Segment Start: Text

Controls (PLC Optional)

System operator may start and stop the system from the main panel or from remote inputs. Startup energizes and prove the combustion blower, start pre-purge timer, fuel pumps, start burner on #2 oil, prove set temperature and signal start of waste oil injection. Blower pressure and customer safety limits must be proven prior to burner ignition. Component failures will shut down the system while alerting the operator. Indicator panel lights will display fault.

The system is designed to operate with a variable waste gas input with natural gas being controlled to maintain a preset temperature. System self-regulates fuel input to maintain temperature and adjust conditions to match the flow of the waste gas stream.

Segment End: Text

▸ **Task statement**: Write out the entire text on system controls above, word for word.

Segment Start: Data for review

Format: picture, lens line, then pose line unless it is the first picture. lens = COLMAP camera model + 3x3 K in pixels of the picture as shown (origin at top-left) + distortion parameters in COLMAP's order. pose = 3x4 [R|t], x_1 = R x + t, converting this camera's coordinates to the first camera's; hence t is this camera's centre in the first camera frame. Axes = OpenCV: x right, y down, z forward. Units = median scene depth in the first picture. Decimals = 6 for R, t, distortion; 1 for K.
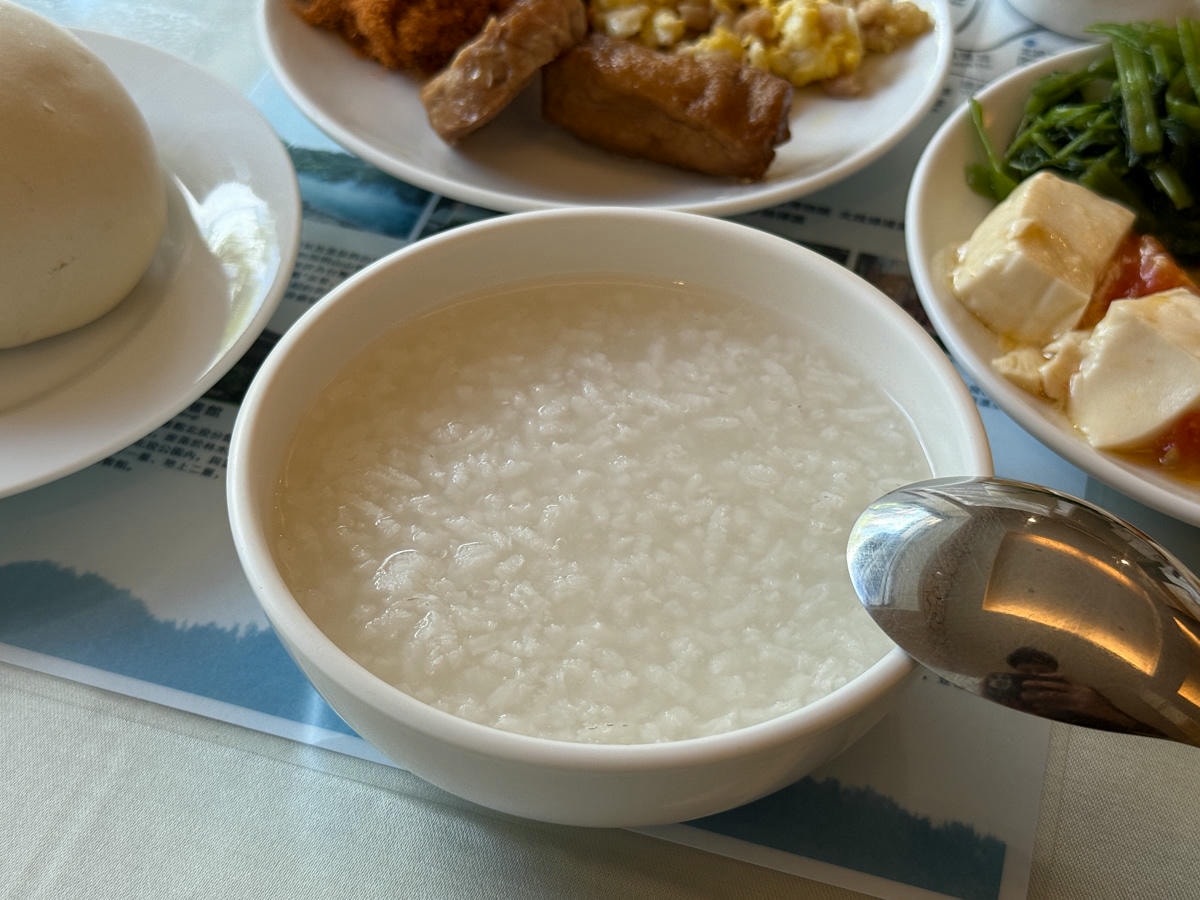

Segment End: Data for review
Segment Start: Data for review

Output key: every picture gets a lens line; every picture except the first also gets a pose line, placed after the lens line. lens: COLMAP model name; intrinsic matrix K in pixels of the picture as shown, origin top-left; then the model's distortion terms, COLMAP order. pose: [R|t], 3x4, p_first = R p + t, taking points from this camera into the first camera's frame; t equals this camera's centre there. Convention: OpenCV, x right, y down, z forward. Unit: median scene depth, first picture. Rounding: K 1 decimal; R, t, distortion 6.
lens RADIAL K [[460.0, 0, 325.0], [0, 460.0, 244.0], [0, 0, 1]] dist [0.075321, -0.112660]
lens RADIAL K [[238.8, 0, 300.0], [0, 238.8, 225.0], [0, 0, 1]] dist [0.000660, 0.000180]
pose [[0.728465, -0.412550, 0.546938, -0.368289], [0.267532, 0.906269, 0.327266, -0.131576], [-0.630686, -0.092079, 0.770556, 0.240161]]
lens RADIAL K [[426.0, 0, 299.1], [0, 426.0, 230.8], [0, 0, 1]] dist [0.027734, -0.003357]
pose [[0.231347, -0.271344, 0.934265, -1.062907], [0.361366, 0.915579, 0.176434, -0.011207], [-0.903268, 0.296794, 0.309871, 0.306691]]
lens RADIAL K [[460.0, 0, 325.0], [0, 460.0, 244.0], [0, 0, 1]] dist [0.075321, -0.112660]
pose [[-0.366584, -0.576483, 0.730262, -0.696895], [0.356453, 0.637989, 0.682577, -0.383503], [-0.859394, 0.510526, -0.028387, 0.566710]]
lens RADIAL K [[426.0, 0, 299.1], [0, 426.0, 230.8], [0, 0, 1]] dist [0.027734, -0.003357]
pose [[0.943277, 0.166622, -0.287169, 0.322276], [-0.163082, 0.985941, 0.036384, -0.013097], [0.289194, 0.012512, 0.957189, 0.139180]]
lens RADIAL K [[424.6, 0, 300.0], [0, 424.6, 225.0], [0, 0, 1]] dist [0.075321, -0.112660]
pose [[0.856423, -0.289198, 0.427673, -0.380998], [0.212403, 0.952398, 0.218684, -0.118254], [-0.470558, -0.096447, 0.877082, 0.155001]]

Segment End: Data for review

▸ **Answer for this exercise**:
Controls (PLC Optional)

System operator may start and stop the system from the main panel or from remote inputs. Startup energizes and prove the combustion blower, start pre-purge timer, fuel pumps, start burner on #2 oil, prove set temperature and signal start of waste oil injection. Blower pressure and customer safety limits must be proven prior to burner ignition. Component failures will shut down the system while alerting the operator. Indicator panel lights will display fault.

The system is designed to operate with a variable waste gas input with natural gas being controlled to maintain a preset temperature. System self-regulates fuel input to maintain temperature and adjust conditions to match the flow of the waste gas stream.